Jeffrey Shulman (Georgetown University Law Center) has posted Sacred Trust or Sacred Right? (in The Constitutional Parent: Rights, Responsibilities, and the Enfranchisement of the Child: (New Haven, Conn.: Yale University Press, 2014)) on SSRN. Here is the abstract:
Edward Walker was a minor when, in 1838, he went to work at sea. Upon his return, his father, Joseph Walker, claimed Edward’s wages for his own use. Joseph made what charitably might be called a private settlement with the owner of the Etna, the ship on which Edward had served. Edward disputed the settlement, claiming the wages as his own. The federal district court made note of the general proposition that a father was “entitled to the earnings of his child by virtue of his paternal power.” On this ground, Joseph had the right to settle matters on such terms as pleased him.
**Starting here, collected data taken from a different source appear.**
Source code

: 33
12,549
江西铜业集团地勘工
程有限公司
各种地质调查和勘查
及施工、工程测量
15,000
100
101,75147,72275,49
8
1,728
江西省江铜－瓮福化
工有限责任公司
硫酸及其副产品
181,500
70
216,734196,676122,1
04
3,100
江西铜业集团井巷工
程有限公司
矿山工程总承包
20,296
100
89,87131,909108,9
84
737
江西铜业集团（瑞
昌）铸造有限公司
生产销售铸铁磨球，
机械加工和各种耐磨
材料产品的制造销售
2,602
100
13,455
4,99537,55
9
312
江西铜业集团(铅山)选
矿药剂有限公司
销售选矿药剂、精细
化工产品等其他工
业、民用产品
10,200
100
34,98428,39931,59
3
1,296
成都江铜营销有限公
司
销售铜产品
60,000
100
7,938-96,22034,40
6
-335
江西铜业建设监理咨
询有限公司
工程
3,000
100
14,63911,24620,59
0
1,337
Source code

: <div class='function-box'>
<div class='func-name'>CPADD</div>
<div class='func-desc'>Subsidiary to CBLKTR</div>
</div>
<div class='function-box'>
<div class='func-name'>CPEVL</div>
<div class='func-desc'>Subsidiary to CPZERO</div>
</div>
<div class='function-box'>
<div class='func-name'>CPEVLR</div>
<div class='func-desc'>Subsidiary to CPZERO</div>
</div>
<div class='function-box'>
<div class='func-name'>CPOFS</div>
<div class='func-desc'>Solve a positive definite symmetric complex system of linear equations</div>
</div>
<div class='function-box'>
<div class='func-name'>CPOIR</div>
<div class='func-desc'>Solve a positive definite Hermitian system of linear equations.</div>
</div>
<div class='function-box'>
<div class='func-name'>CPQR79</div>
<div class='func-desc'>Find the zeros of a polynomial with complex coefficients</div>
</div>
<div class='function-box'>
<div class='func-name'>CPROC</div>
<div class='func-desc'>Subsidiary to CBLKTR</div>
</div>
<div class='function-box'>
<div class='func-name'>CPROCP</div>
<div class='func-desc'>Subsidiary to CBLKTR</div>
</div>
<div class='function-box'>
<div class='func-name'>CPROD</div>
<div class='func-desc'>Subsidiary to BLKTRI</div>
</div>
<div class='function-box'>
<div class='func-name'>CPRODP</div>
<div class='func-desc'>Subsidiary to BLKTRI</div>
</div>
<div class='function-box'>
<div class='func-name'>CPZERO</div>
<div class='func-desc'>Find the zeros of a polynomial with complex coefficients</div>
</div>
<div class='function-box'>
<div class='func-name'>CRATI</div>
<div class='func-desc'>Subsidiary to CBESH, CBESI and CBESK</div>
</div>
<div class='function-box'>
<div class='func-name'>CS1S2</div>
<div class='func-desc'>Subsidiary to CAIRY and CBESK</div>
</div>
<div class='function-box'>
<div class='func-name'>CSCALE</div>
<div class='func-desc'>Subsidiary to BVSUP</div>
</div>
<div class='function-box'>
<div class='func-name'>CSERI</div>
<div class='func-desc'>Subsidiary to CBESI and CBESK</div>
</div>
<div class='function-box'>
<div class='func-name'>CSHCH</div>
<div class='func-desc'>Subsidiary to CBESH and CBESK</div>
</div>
The general proposition, however, was not as legally dispositive as he would have hoped.
The court distinguished between the rights and duties of a father. While a father’s duties were “indissolubly attached to the paternal relation,” the same could not be said of a father’s rights. The rights of the father, according to the court, are given to him by the state to enable him to fulfill his parental duties (“to provide for his child a home, to protect, to maintain, and to educate him according to the measure of his ability”), and, as a more concrete compensation, the father is allowed “to take the fruits of his child’s labor.” But this paternal power is not a “sovereign and independent authority.” It is not, to use the court’s comparison, like the patria potestas enjoyed by the father in ancient Rome, “whose law held children to be the property of the father, and placed them in relation to him in the category of things instead of that of persons.” This sovereign paternal authority, the court declared, “has never been admitted by the jurisprudence of any civilized people.” Rather, the father holds only a contingent authority, “subject to the restraints and regulation of law,” contingent because it is “inseparably connected with the parental obligations, and arises out of them.” In short, paternal power rests on the fulfillment of paternal duty. Relying on a deep pool of legal theoreticians, treatise writers, and jurists, including “[t]he soundest and most esteemed commentators upon the common law,” the court affirmed what, by the time of this dispute, was a well-settled legal precept: The power of the parent, because it derives directly from the duty to benefit the child, is limited in scope and duration. It is only as great as is needed to secure the child’s welfare: “It is not a power granted to the parent for his benefit, but allowed to him for the benefit of the child, and it ceases when the faculties of the child have acquired that degree of maturity, that it may safely be trusted to its own resources. When, therefore, the parent abuses this power, or neglects to fulfill the obligations from which it results, he forfeits his rights.”